Seismic performance of innovative hybrid precast reinforced concrete beam-to-column connections

Abstract

Precast construction of structural buildings requires connection techniques that can shorten the process using only simple on-site activities while still guaranteeing adequate strength, energy dissipation, stiffness, and ductility. The construction methods should decrease the use of formwork and temporary bracing to save time and costs. In this study, innovative hybrid connections using steel tubes, steel plates, and steel couplers to join beams and columns were proposed and tested under reversed cyclic loading. Five half-scale samples of the hybrid precast joints, including the monolithic and precast joints, were examined to evaluate the seismic performance of the connections. The hybrid connections showed better performance in terms of load, displacement, drift ratio, ductility, strength, stiffness, and energy dissipation compared to a monolithic connection.
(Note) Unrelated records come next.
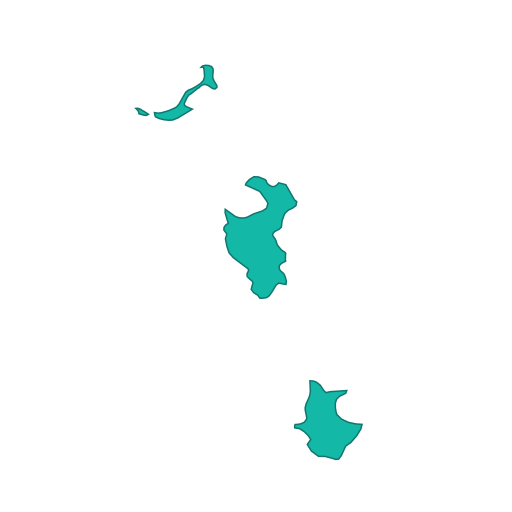 map outline of Îles Loyauté (Mercator projection), rotated 31°
{"feature_id": "NCL-1258", "entity_name": "Îles Loyauté", "entity_type": "Province", "adm_level": 1, "iso_a3": "NCL", "parent_name": "New Caledonia", "parent_adm1": "", "projection": "mercator", "projection_center": [167.211, -21.021], "detail": "fine", "context": "isolated", "style": "filled", "palette": "teal", "viewbox_px": 512, "rotation_deg": 31, "n_neighbors": 0, "source": "natural_earth", "source_scale": "10m", "svg_char_len": 2699}
<svg xmlns="http://www.w3.org/2000/svg" viewBox="0 0 512 512"><g transform="rotate(31 256 256)"><path d="M289.6,257.2L292.2,259.2L295.2,262.2L296.3,265.0L289.5,267.5L288.2,270.6L288.2,279.0L287.8,283.4L286.5,286.2L284.3,288.1L281.2,290.2L277.7,288.7L273.1,288.7L269.0,287.0L267.2,280.5L265.7,279.5L262.3,279.0L259.0,278.1L257.5,276.0L257.1,272.3L256.0,271.1L237.3,269.1L231.2,267.1L225.9,262.5L221.1,257.2L220.5,255.7L220.2,253.7L219.4,252.0L215.1,250.3L213.9,248.1L214.0,245.2L215.4,242.3L207.2,234.8L205.6,231.8L218.2,232.8L222.3,231.8L226.2,229.6L228.6,227.1L232.2,221.2L238.4,213.9L240.4,209.6L239.2,204.8L236.7,203.3L225.9,198.7L210.4,200.5L210.0,198.3L211.0,193.7L213.4,189.1L217.5,186.9L224.5,185.8L225.9,186.2L227.3,187.5L228.8,188.1L230.6,188.4L232.9,188.4L234.9,187.8L236.5,186.1L237.5,183.9L237.8,181.6L244.8,179.5L260.1,188.1L262.9,188.4L264.3,192.3L262.7,196.1L260.2,199.9L258.9,204.0L259.0,206.6L260.2,212.3L262.9,218.3L262.1,221.0L259.4,225.4L258.9,228.0L259.5,229.6L261.1,230.5L263.1,231.2L265.1,232.5L267.2,234.4L269.0,235.7L274.2,237.6L276.6,237.9L278.6,237.8L280.1,238.4L281.2,240.8L281.9,241.9L283.1,244.1L284.1,245.1L281.8,248.9L281.1,251.0L281.2,252.8L282.9,255.3L285.1,256.2L287.4,256.5L289.6,257.2ZM433.6,345.7L435.0,350.3L434.9,358.2L433.4,366.7L430.8,372.8L431.9,382.9L431.5,387.5L428.9,389.4L426.4,389.9L418.7,392.1L412.8,395.5L404.1,394.7L397.0,391.1L397.4,385.0L393.1,383.0L387.7,381.7L382.2,381.6L377.7,383.4L377.2,382.8L376.8,382.0L376.5,381.3L376.3,380.3L378.5,378.8L381.0,376.6L383.0,373.6L383.4,369.8L382.4,368.0L377.8,363.0L376.3,360.8L375.1,356.9L374.5,351.1L373.7,347.3L372.1,343.7L366.5,335.2L369.4,333.7L372.1,333.1L374.7,333.2L377.7,333.7L382.9,336.2L386.2,337.1L389.7,333.9L403.1,324.6L403.6,327.5L399.8,333.3L398.8,337.5L399.8,341.2L402.2,345.2L405.0,348.5L407.1,350.3L413.5,351.8L420.8,351.0L427.9,348.6L433.6,345.7ZM127.3,125.6L129.5,127.3L134.7,130.1L135.7,131.6L134.8,134.0L132.6,134.8L126.5,134.5L123.9,135.2L122.0,137.0L120.9,139.2L120.5,141.3L119.9,141.9L116.8,150.2L115.5,152.7L115.3,156.1L116.0,162.2L117.2,163.7L119.9,163.8L125.8,162.9L117.9,177.9L114.6,182.3L111.4,184.5L106.9,186.6L102.0,188.1L98.0,188.4L96.4,186.9L95.1,185.4L98.3,184.1L101.1,182.0L106.2,176.5L109.6,171.8L111.2,169.1L111.8,165.2L111.4,151.9L112.5,148.8L114.9,145.7L117.4,141.4L119.5,136.9L120.5,132.9L119.6,128.8L115.7,123.3L113.9,121.4L113.0,121.7L111.8,122.5L112.3,120.6L114.5,118.5L117.5,117.0L120.5,116.5L122.9,117.8L124.5,120.3L125.7,123.1L127.3,125.6ZM83.9,189.9L85.6,189.7L90.8,189.9L89.7,191.9L87.7,192.9L82.5,194.4L81.4,193.2L80.4,192.4L79.0,191.9L77.0,191.4L78.5,190.3L80.2,189.9L81.9,189.7L83.9,189.9Z" fill="#14b8a6" stroke="#0f766e" stroke-width="1.5"/></g></svg>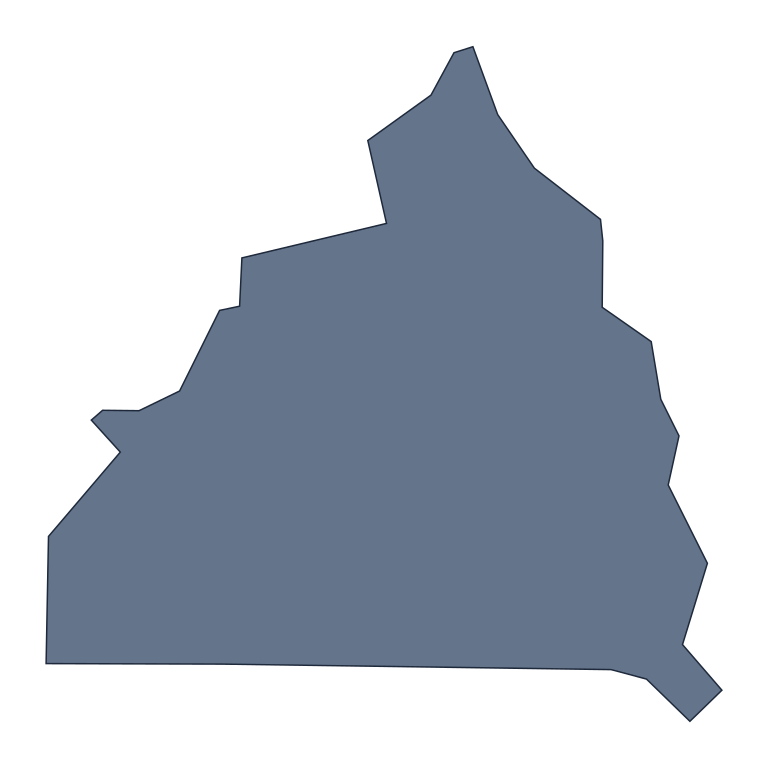 the district of Butts, Georgia, United States of America
{"feature_id": "52423323B49879158216450", "entity_name": "Butts", "entity_type": "district", "adm_level": 2, "iso_a3": "USA", "parent_name": "United States of America", "parent_adm1": "Georgia", "projection": "mercator", "projection_center": [-83.954, 33.312], "detail": "fine", "context": "isolated", "style": "filled", "palette": "slate", "viewbox_px": 768, "rotation_deg": 0, "n_neighbors": 0, "source": "geoboundaries", "source_scale": "gbopen_adm2", "svg_char_len": 520}
<svg xmlns="http://www.w3.org/2000/svg" viewBox="0 0 768 768"><path d="M46.1,663.6L221.8,664.1L611.0,669.6L646.5,679.1L689.9,721.3L721.9,690.2L682.5,644.6L707.4,563.3L668.2,485.0L679.0,435.9L660.8,399.3L651.2,341.6L602.2,307.3L602.8,240.9L600.5,219.4L534.4,168.2L497.7,114.6L472.9,46.7L454.0,52.7L431.0,95.1L367.8,140.5L386.5,223.4L241.9,257.9L239.6,306.2L219.6,310.4L179.6,391.0L139.0,410.7L102.6,410.3L91.3,420.1L120.3,452.1L91.3,486.2L48.5,536.4L46.1,663.6Z" fill="#64748b" stroke="#1e293b" stroke-width="1.5"/></svg>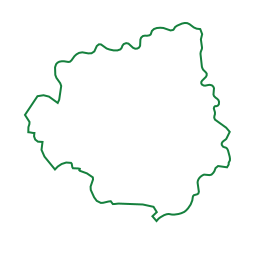 outline of Indre, rotated 262°
{"feature_id": "FRA-5309", "entity_name": "Indre", "entity_type": "Metropolitan department", "adm_level": 1, "iso_a3": "FRA", "parent_name": "France", "parent_adm1": "", "projection": "mercator", "projection_center": [1.588, 46.82], "detail": "fine", "context": "isolated", "style": "outline", "palette": "green", "viewbox_px": 256, "rotation_deg": 262, "n_neighbors": 0, "source": "natural_earth", "source_scale": "10m", "svg_char_len": 2582}
<svg xmlns="http://www.w3.org/2000/svg" viewBox="0 0 256 256"><g transform="rotate(262 128 128)"><path d="M94.3,74.6L94.9,72.9L95.8,67.9L97.0,67.4L100.4,67.3L101.4,66.7L102.4,62.0L101.6,57.3L99.6,53.1L97.1,49.9L111.3,41.3L118.4,39.3L126.1,41.4L127.0,36.9L129.5,34.5L132.8,33.8L136.1,34.6L136.3,33.3L137.4,30.0L137.7,28.7L142.7,29.5L145.6,30.9L147.7,31.3L155.3,27.8L172.1,42.8L172.2,48.9L170.1,54.1L162.6,61.9L165.6,63.8L178.9,67.7L181.8,67.1L187.6,64.1L190.7,63.4L198.2,64.2L201.2,65.7L202.5,67.3L203.2,69.2L203.3,71.5L203.0,73.9L201.7,78.1L201.7,79.7L202.8,81.4L206.5,84.9L208.1,87.2L209.2,90.0L209.3,93.3L207.4,99.1L207.1,102.3L208.5,105.3L213.5,108.5L214.9,110.8L214.5,112.9L209.7,117.9L208.3,120.6L206.9,124.4L206.3,128.2L206.9,131.4L208.3,132.9L210.2,133.9L211.7,135.4L212.3,138.0L211.5,140.2L206.7,144.2L205.5,146.2L205.4,148.3L206.1,150.1L207.7,151.4L213.9,152.6L215.7,153.6L217.0,155.6L217.1,157.6L216.7,159.7L216.8,162.1L217.5,163.5L220.8,165.2L222.4,167.5L223.0,170.5L222.8,173.9L222.1,177.0L218.7,183.7L218.8,186.2L219.2,186.9L221.4,188.7L222.5,190.9L223.9,196.0L224.1,198.8L223.6,201.3L222.2,203.4L218.4,207.2L216.8,209.8L215.9,213.3L210.6,214.5L205.6,212.5L197.3,212.5L196.1,212.2L193.2,210.6L191.4,210.1L178.3,209.7L176.8,210.0L175.3,210.5L172.3,212.8L170.9,213.5L169.1,213.2L167.7,212.2L164.6,208.0L163.4,207.0L162.1,206.8L160.8,207.2L159.5,208.9L159.2,210.4L159.3,211.9L159.4,213.3L159.4,214.7L159.0,216.0L158.4,217.2L157.1,218.2L155.4,218.7L149.3,217.3L147.7,217.6L145.9,218.9L144.6,220.3L143.1,221.4L141.3,221.8L138.9,221.3L137.7,220.1L137.3,218.7L137.5,217.3L136.8,216.3L135.4,215.7L131.5,216.3L129.5,216.0L127.8,215.2L126.2,214.8L124.2,215.3L114.6,225.3L110.0,228.2L103.5,223.8L102.7,222.5L102.0,221.1L101.1,219.7L99.8,218.7L98.3,218.5L96.3,219.5L95.5,220.8L95.0,222.1L93.9,223.2L91.9,223.9L85.5,224.7L83.4,224.7L81.7,224.4L79.7,222.9L77.8,222.6L75.3,220.6L77.8,211.9L76.1,209.1L73.3,207.6L71.8,206.3L70.2,204.2L70.0,202.2L71.2,197.1L71.2,196.5L70.8,195.3L70.2,194.0L69.4,192.7L68.3,191.4L67.0,190.4L65.7,189.7L64.2,189.3L55.0,189.3L53.3,188.5L52.7,187.2L52.3,183.9L51.4,182.9L50.4,182.5L47.4,181.6L43.5,179.4L40.1,176.3L38.3,174.1L37.1,172.1L36.2,168.9L35.8,166.0L35.8,161.8L36.0,160.3L36.3,159.0L36.8,157.6L37.2,156.2L37.2,154.2L36.7,151.7L35.1,147.7L34.0,145.7L31.9,143.3L37.2,139.9L40.7,144.8L46.4,142.3L50.2,132.0L54.5,108.0L54.6,104.2L54.8,102.4L57.9,100.7L57.9,98.3L57.4,92.9L57.6,90.7L60.2,86.9L64.1,84.8L71.9,82.5L75.2,82.8L81.9,86.2L84.0,86.3L88.8,81.0L92.3,74.4L93.0,73.9L93.7,74.4L94.3,74.6Z" fill="none" stroke="#15803d" stroke-width="2"/></g></svg>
The drift ratio, moment capacity, strength, and total cumulative energy dissipation of the hybrid connections were higher by 12.5–50.0%, 34.68–59.57%, 35.0–60.0%, and 50.99–331.32%, respectively, when compared with a monolithic connection. The failure modes of the hybrid connections were governed by yielding steel reinforcement, yielding steel plate, and flexural failure, with less extensive damage compared to the monolithic joint. The hybrid connections were effective in shifting the plastic hinges to outside the connection zone. Therefore, the hybrid connections can be used in high seismic zones because the superior performance results meet the requirements of the seismic codes.